DETROIT -- A top General Motors executive on Wednesday played down speculation that the automaker will close some of its less-efficient vehicle assembly plants in North America.
"If what we're really looking at is the beginning of the next growth boom in our automotive market...then we probably need every piece of assembly capacity that we can get," Troy Clarke, GM's group vice president for manufacturing and labor relations, told reporters.
GM is on track to increase its capacity utilization to 100 percent by mid-decade from 90 percent currently, Clarke said.
Some analysts have speculated that one way GM could increase its capacity utilization would be to close some plants, such as its Baltimore, Md., facility that makes vans.
Clarke noted that its current contract with the United Auto Workers union, which expires in September, impedes automakers from closing U.S. plants.
"The subject of plant closures is one that, during the course of the current UAW agreement, that's not a capability that we have," he said during a conference call discussing GM's results in the Harbour Report on factory efficiency. "We're not looking to push that at this particular point in time."

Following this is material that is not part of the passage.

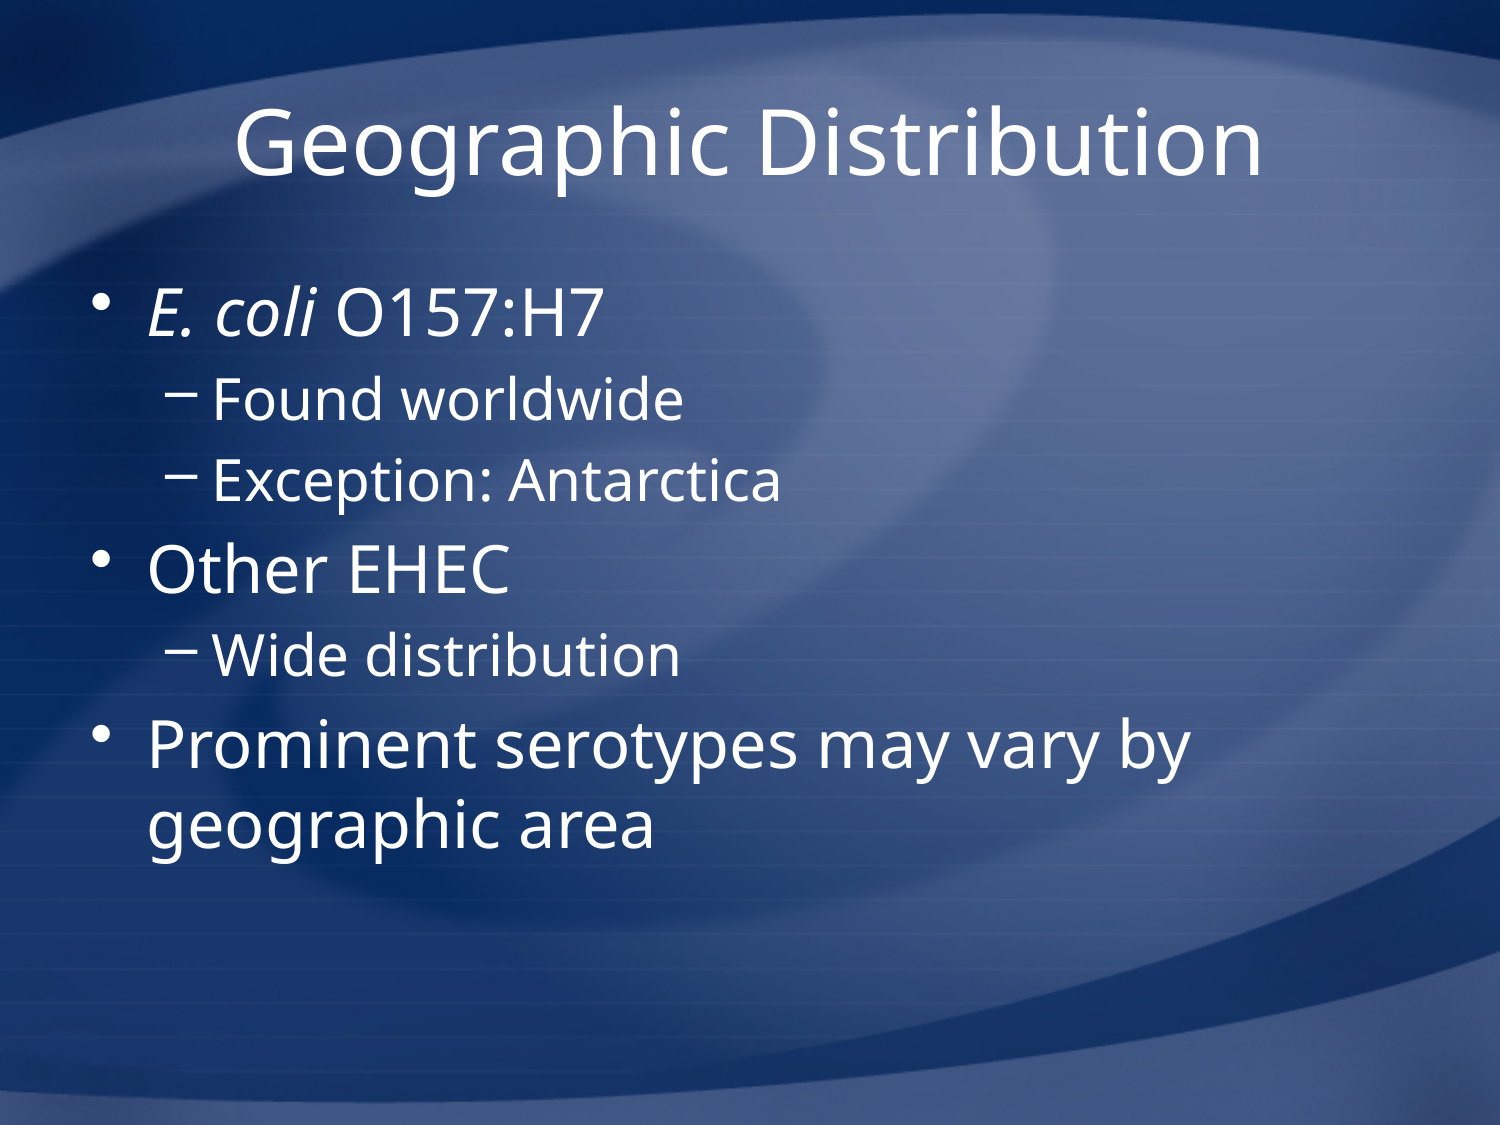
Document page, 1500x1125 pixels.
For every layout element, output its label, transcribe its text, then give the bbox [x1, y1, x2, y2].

picture [0, 0, 1500, 1125]
list E. coli O157:H7 Found worldwide Exception: Antarctica Other EHEC Wide distribution Prominent serotypes may vary by geographic area [75, 262, 1425, 1038]
title Geographic Distribution [75, 45, 1425, 233]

According to the Harbour Report, GM had at least one plant that had capacity utilization last year of 37 percent, the worst among major automakers in North America. Despite some poorly peforming plants, GM's overall plant productivity increased last year, and GM narrowed the gap with Japanese automakers.
Clarke said that GM will add third shifts to some of its assembly plants. At other facilities that produce vehicles that don't sell as well, the automaker will reduce the line rate, cutting the number of vehicles it makes per day.